> [UIT TE VOEREN TAKEN]
• A. Geef alle eurobedragen die in de tekstpassage over het hoger beroep voorkomen.
• B. Hervat de tekstpassage over het hoger beroep vanaf het punt waar die ophoudt.

Omdat de beide grieven slagen en de vordering van de curator moet worden afgewezen wegens het ontbreken van een toereikende grondslag, behoeven de overige grieven geen behandeling en datzelfde geldt voor het incidenteel hoger beroep dat erop gericht is alsnog een hoofdelijke veroordeling te krijgen.
3.10.
Het door de curator gedane bewijsaanbod wordt, gezien hetgeen hiervoor is overwogen, als niet ter zake dienend gepasseerd.
3.11.
De curator moet als de in het ongelijk gestelde partij worden verwezen in de proceskosten in eerste aanleg en in het principale en in het incidentele appel. Die kosten worden begroot op € 768,- advocaatkosten ( x tarief I oud=€ 384,-) in eerste aanleg (griffierecht is niet geheven bij [appellant] ) en op € 80,42 aan dagvaardingskosten in hoger beroep, € 313,- griffierecht en € 1.138,50 salaris advocaat (memorie van grieven=1 punt x tarief I in hoger beroep=€ 759,- x 1,5 voor incidenteel appel).

> [DE GEGEVENS]
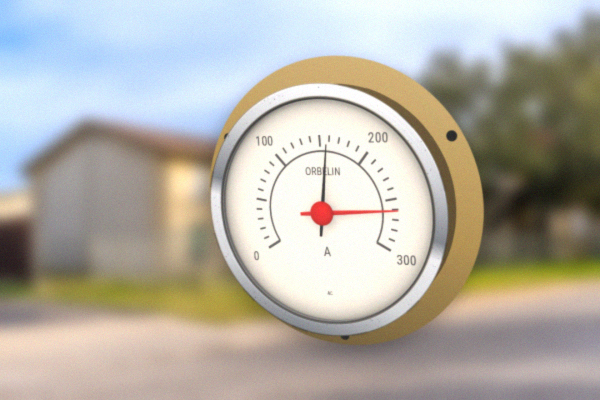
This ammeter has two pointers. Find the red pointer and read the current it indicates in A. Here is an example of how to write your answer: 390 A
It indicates 260 A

> [JOUW ANTWOORDEN]
• A.
€ 768,-
€ 384,-
€ 80,42
€ 313,-
€ 1.138,50
€ 759,-

• B.
4.De uitspraak

Het hof:
vernietigt het eindvonnis waarvan beroep van de rechtbank Limburg van 26 oktober 2016 voor zover dit aan het oordeel van het hof is onderworpen
en opnieuw rechtdoende in hoger beroep:
wijst de vordering van de curator tegen [appellant] af;
veroordeelt de curator in de kosten van het geding in eerste aanleg, aan de zijde van [appellant] begroot op € 768,- advocaatkosten en in de kosten van het principale en incidentele hoger beroep en begroot die kosten tot op heden aan de zijde van [appellant] op € 80,42 dagvaardingskosten € 313,- aan griffierecht en op € 1.138,50 aan salaris advocaat;
Dit arrest is gewezen door mr O.G.H. Milar, R.A. van der Pol en E.J. van Sandick is in het openbaar uitgesproken door de rolraadsheer op 21 augustus 2018.